**ASSIGNMENT:** Filter the entries below, keeping every line that has the word "down".

**MATERIAL PROVIDED:**
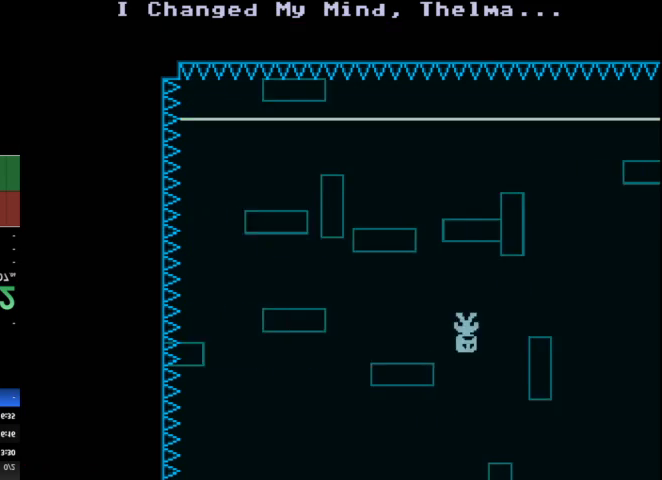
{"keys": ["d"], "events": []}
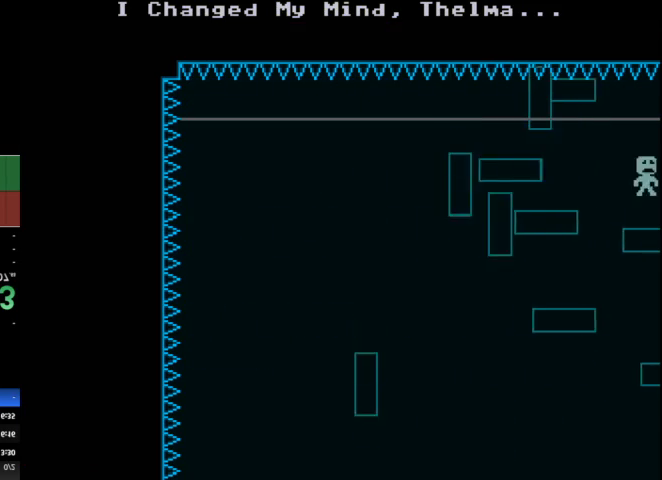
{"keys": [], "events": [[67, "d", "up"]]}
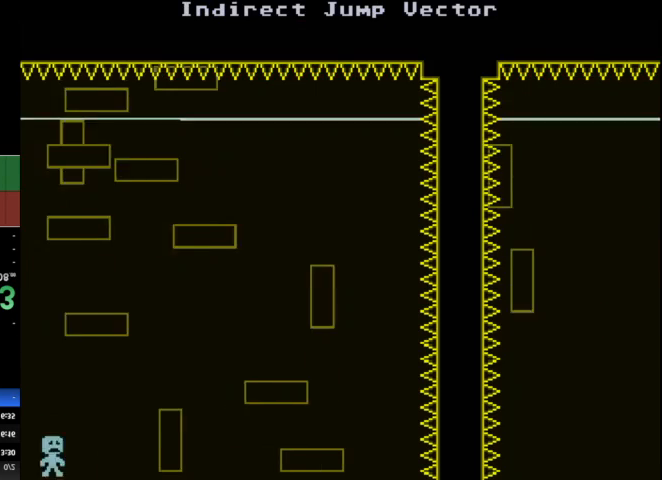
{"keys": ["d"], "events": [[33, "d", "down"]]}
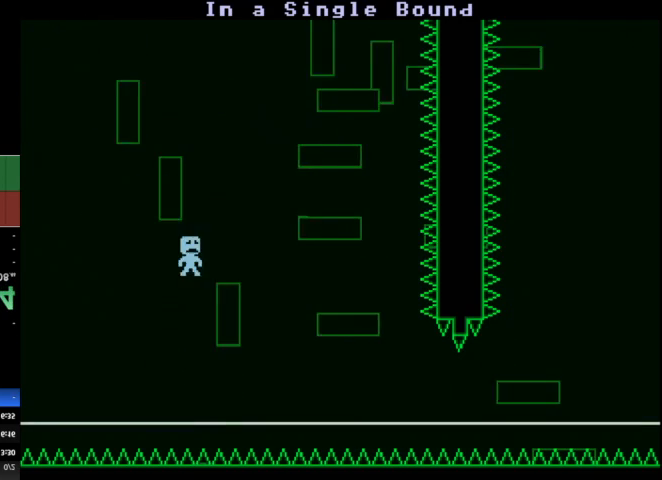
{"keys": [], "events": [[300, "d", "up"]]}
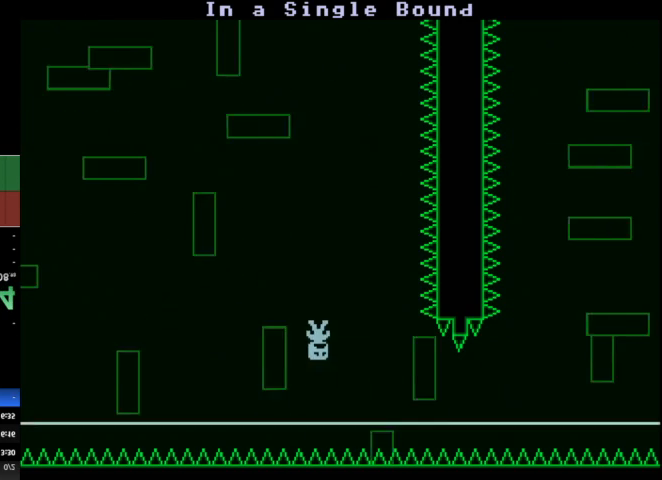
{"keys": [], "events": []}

---

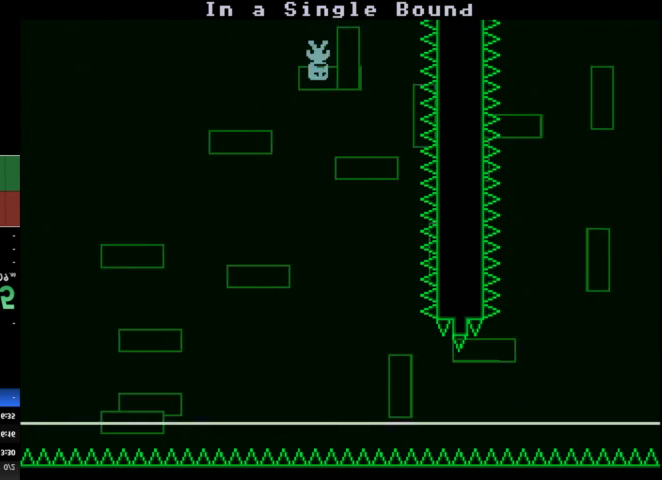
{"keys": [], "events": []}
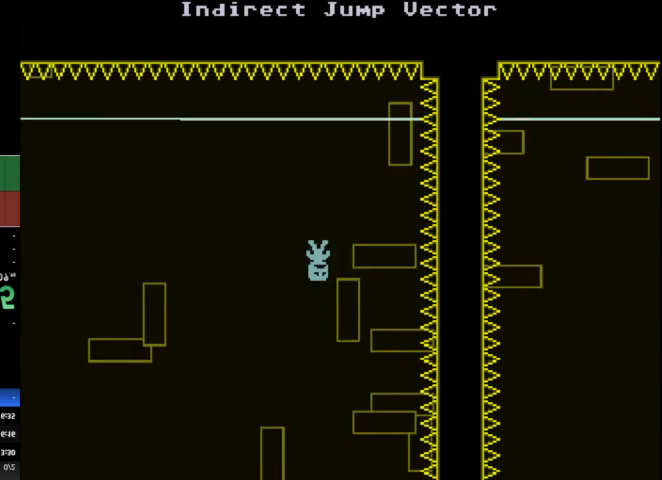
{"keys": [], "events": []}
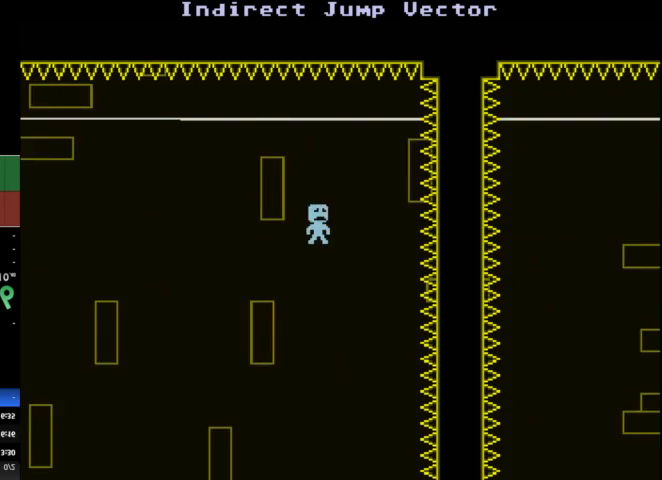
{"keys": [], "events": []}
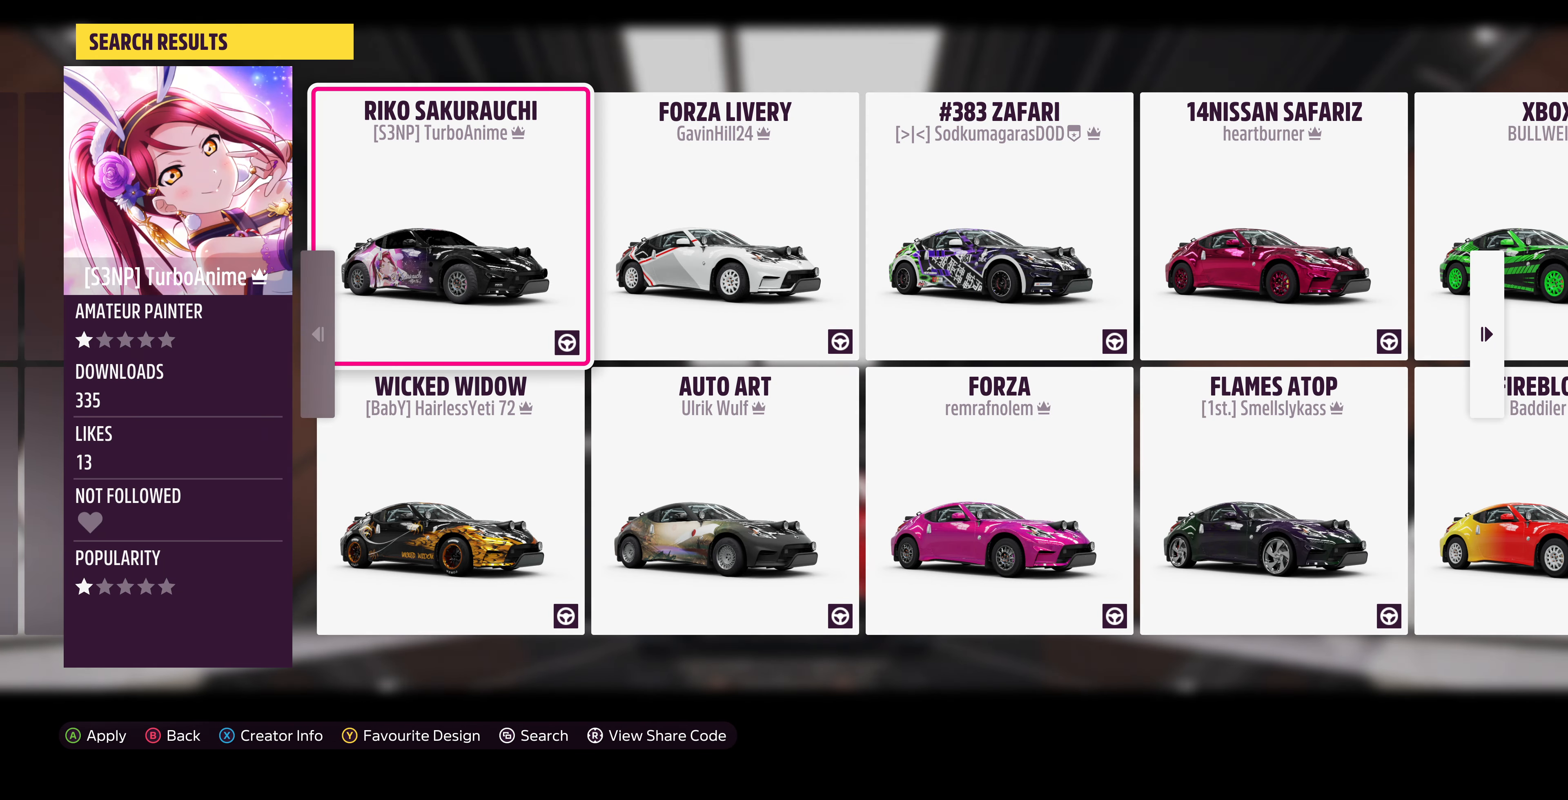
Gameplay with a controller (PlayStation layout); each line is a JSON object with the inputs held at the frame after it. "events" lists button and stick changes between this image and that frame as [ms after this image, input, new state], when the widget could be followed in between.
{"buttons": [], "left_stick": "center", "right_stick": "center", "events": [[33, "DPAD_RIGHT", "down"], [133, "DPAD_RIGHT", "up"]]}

**COMPLETED TASK:**
{"keys": ["d"], "events": [[33, "d", "down"]]}
{"buttons": [], "left_stick": "center", "right_stick": "center", "events": [[33, "DPAD_RIGHT", "down"], [133, "DPAD_RIGHT", "up"]]}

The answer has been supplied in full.